## Stated problem
Quote every line of the records below verbatim, omitting the pictures from your answer.

## Records excerpted from a collection

* * *

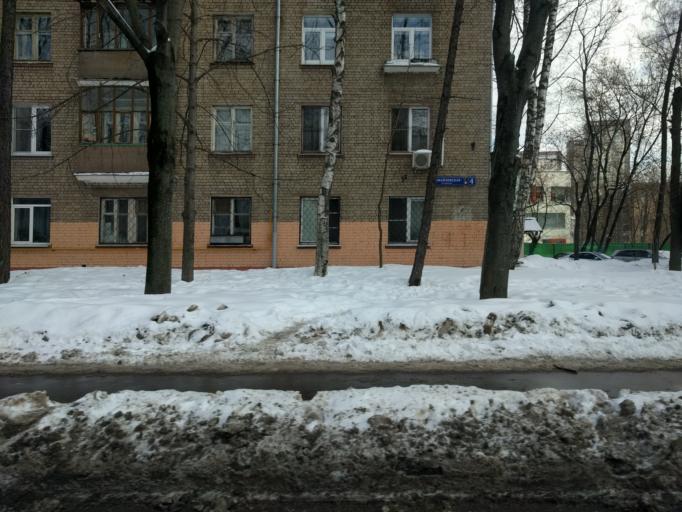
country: RU
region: Moscow
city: Metrogorodok
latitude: 55.7930
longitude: 37.7765
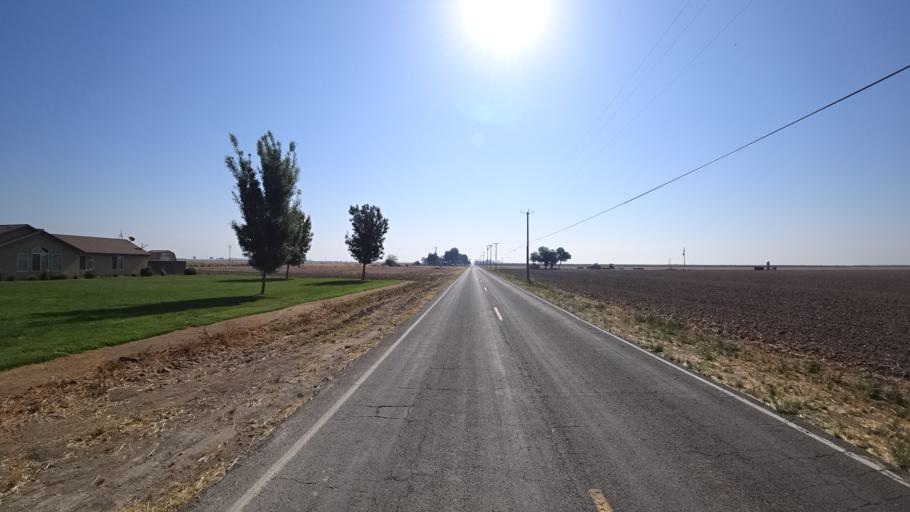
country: US
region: California
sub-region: Kings County
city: Lucerne
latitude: 36.4014
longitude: -119.5577
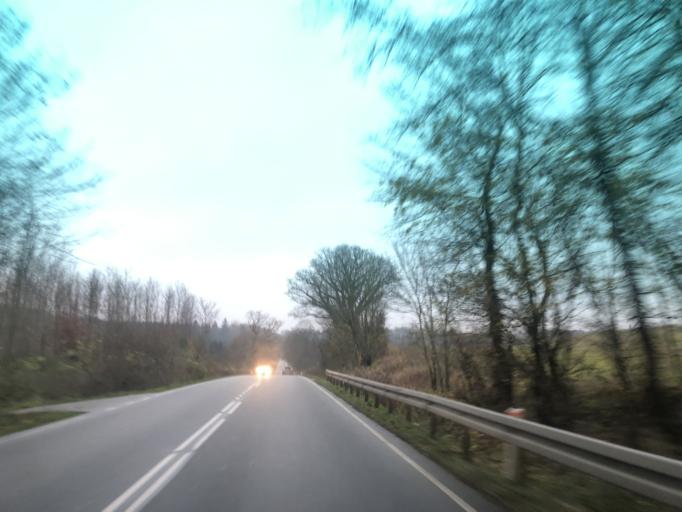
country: DK
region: South Denmark
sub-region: Nyborg Kommune
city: Ullerslev
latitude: 55.2381
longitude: 10.6509
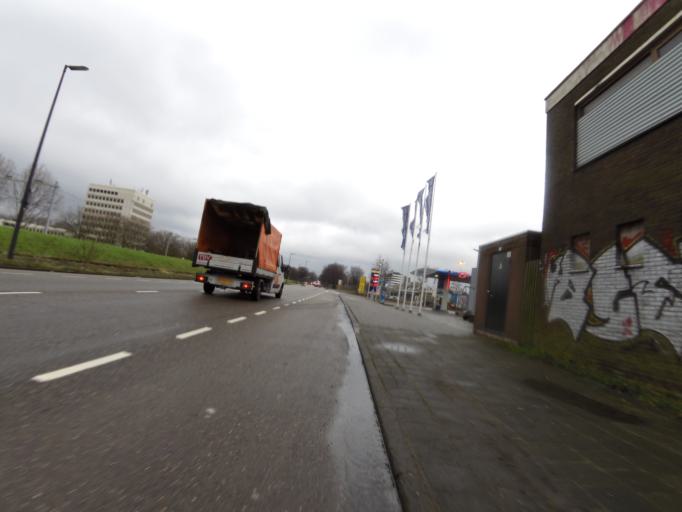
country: NL
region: South Holland
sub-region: Gemeente Vlaardingen
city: Vlaardingen
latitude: 51.9009
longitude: 4.3328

* * *

## Exercise result
country: RU
region: Moscow
city: Metrogorodok
latitude: 55.7930
longitude: 37.7765
country: US
region: California
sub-region: Kings County
city: Lucerne
latitude: 36.4014
longitude: -119.5577
country: DK
region: South Denmark
sub-region: Nyborg Kommune
city: Ullerslev
latitude: 55.2381
longitude: 10.6509
country: NL
region: South Holland
sub-region: Gemeente Vlaardingen
city: Vlaardingen
latitude: 51.9009
longitude: 4.3328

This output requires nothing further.